Nossa pesquisa atualmente está focada nas manifestações musicais,

folclóricas e culturais afro-ameríndias brasileira. Estamos fazendo uma

investigação que vai além das fronteiras de Minas, buscamos analisar

as origens (que vêm desde a África, Europa, chegam ao Brasil pelas

cidades portuárias e se encontram com as tradições indígenas), as

transformações advindas dessa mistura, seu desenvolvimento com o

passar do tempo e suas possibilidades de mistura e evolução (isso já

entra na parte de criação ou recriação, quando nos apropriamos

dessas manifestações musicais e elas se fusionam com nossas

composições.)1

Esse trabalho de pesquisa realizado pelo Vira Saia está claro na diversidade de

instrumentos musicais utilizados pelo grupo. O som do Vira Saia se sustenta

com a base harmônica do vilão e por uma forte massa percussiva. O violão tem

origem Euro-Oriental.
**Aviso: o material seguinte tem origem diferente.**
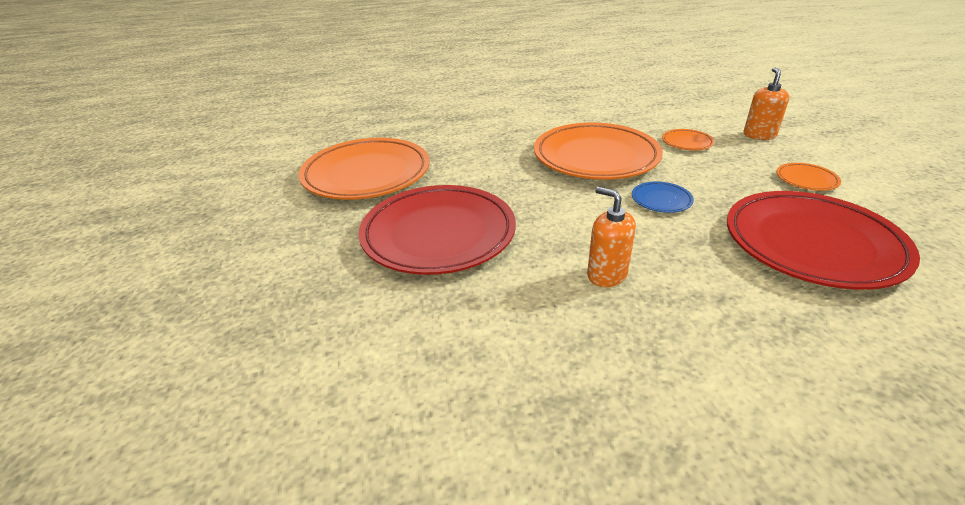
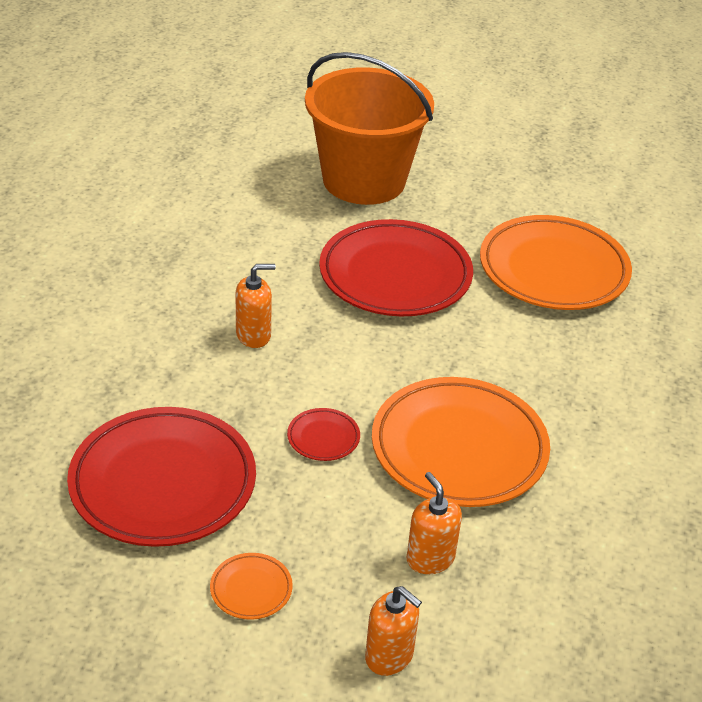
camera: 115 degrees right, 5 degrees up
(275, 311) = (364, 180): none -> orange bucket
(661, 200) = (323, 437): blue plate -> red plate
(687, 142) = (430, 558): orange plate -> orange soap dispenser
A percussão utilizada pelo grupo tem raiz africana e

indígena (tambores, agogôs, xequerês, caxixis, ganzá, patangome, tamborim,

berimbau, gungas, tambor falante), latino-americano (cajón, congas), européia

(caixa, triângulo) e árabe (o prato, o pandeiro, as castanholas, os guizos de

pés, snooj e os krakrabas). Para as evoluções melódicas, são utilizadas

diferentes flautas que veem da China, Colômbia, Peru, nordeste brasileiro, além

da flauta transversal de origem Europeia.

Tamanha diversidade sonora pode ser explicada pelo infinito e constante

processo de hibridização por qual passa a música popular brasileira, o que

oferece material riquíssimo para que o grupo possa pesquisar e agregar

elementos à sua música. Peter Burke (2003) explica essas constantes

modificações da seguinte maneira:

[...] Devemos ver formas híbridas como o resultado de encontros

múltiplos e não como resultado de um único encontro, quer encontros

sucessivos adicionem novos elementos à mistura, quer reforcem os

antigos elementos, como no caso da visita de Gilberto Gil a Lagos

para dar â sua música um sabor mais africano. (BURKE, 2003, p. 30)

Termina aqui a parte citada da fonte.